(Provided text Opens)
3.8 Transition Matrices

Transition Matrix

Let V be a subspace of Rⁿ. Suppose S = {u1, u2, ..., uk} and T = {v1, v2,...vk} are bases for the subspace V. Define the transition matrix from T to S to be

P = ([v1]s [v2]s.... [vk]s)

The matrix whose columns are the coordinates of the vectors in T relative to the basis S.

P converts coordinates relative to the basis T to coordinates relative to the basis S.

The use of transition matrix

Let V be a subspace of Rⁿ. Suppose S = {u1,...,uk} and T = {v1, ..., vk} are bases for the subspace V. Let P be the transition matrix from T to S. Then for any vectors w in V

[w]s = P[w]T

Finding transition matrix

1) P = (S | T)

P = ( u1 u2 .... uk | v1 v2 .... vk)

2) rref: (Ik; 0(n-k)xk | P; 0(n-k)xk)

* Should focus on the first k rows of the rref, as there are k vectors in the basis.

When S = {u1, ..., uk} and T = {v1, ...., vk} be a basis for a subspace V in Rⁿ, P is the transition matrix from T to S.

Inverse of the transition matrix

given a transition matrix P from T to S, P-1 is the transition matrix from S to T.

*Cannot assume P is invertible though
(Provided text Closes)
(Data segment Opens)
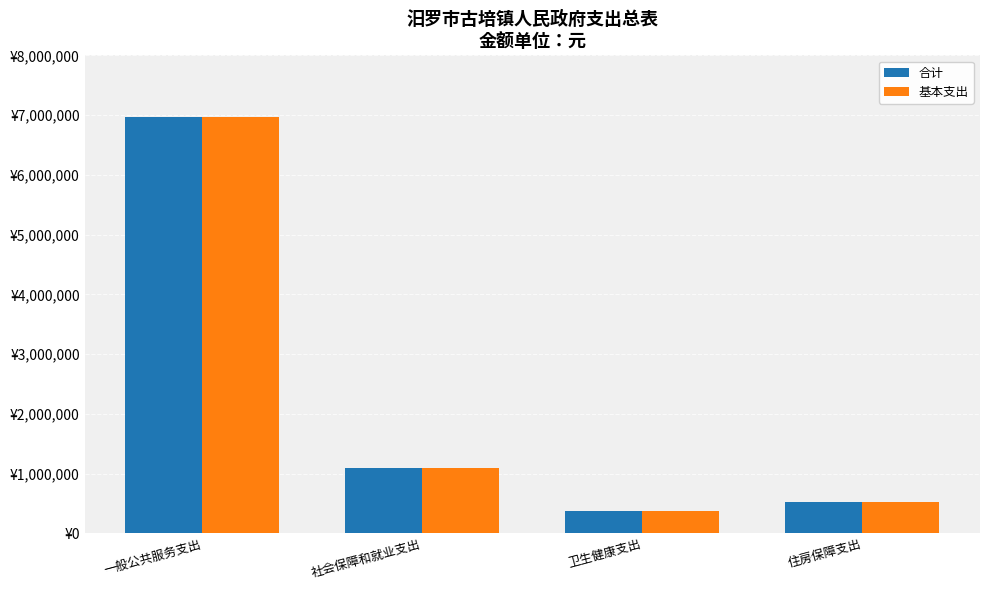

True or false: 合计 has a value of 6973270.4 at 一般公共服务支出.

True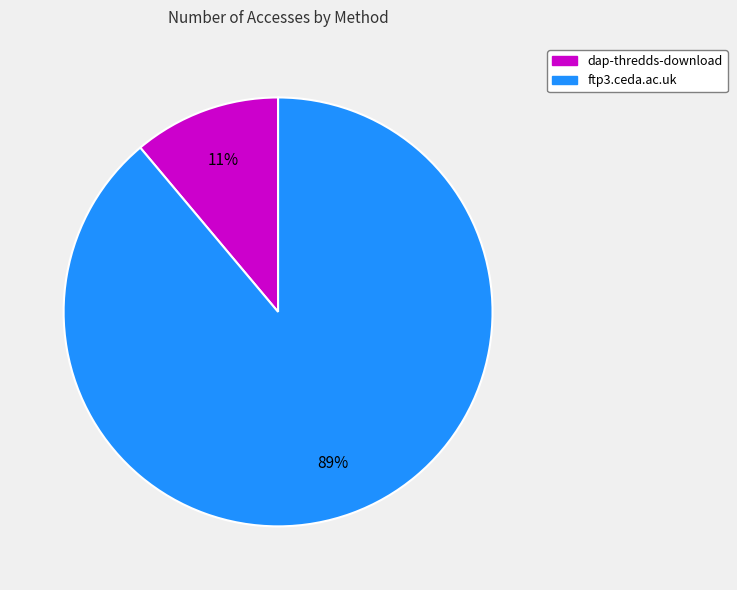

What is the smallest slice in the pie chart?

dap-thredds-download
(Data segment Closes)
Exercise details:
Answer these from the notes on transition matrices:
(a) What are the columns of the transition matrix from T to S?
(b) What equation links [w]s and [w]T for any vector w in V?
(c) When finding the transition matrix, which rows of the rref should you focus on, and why?

Solution:
(a) The coordinates of the vectors in T relative to the basis S.
(b) [w]s = P[w]T
(c) The first k rows, since there are k vectors in the basis.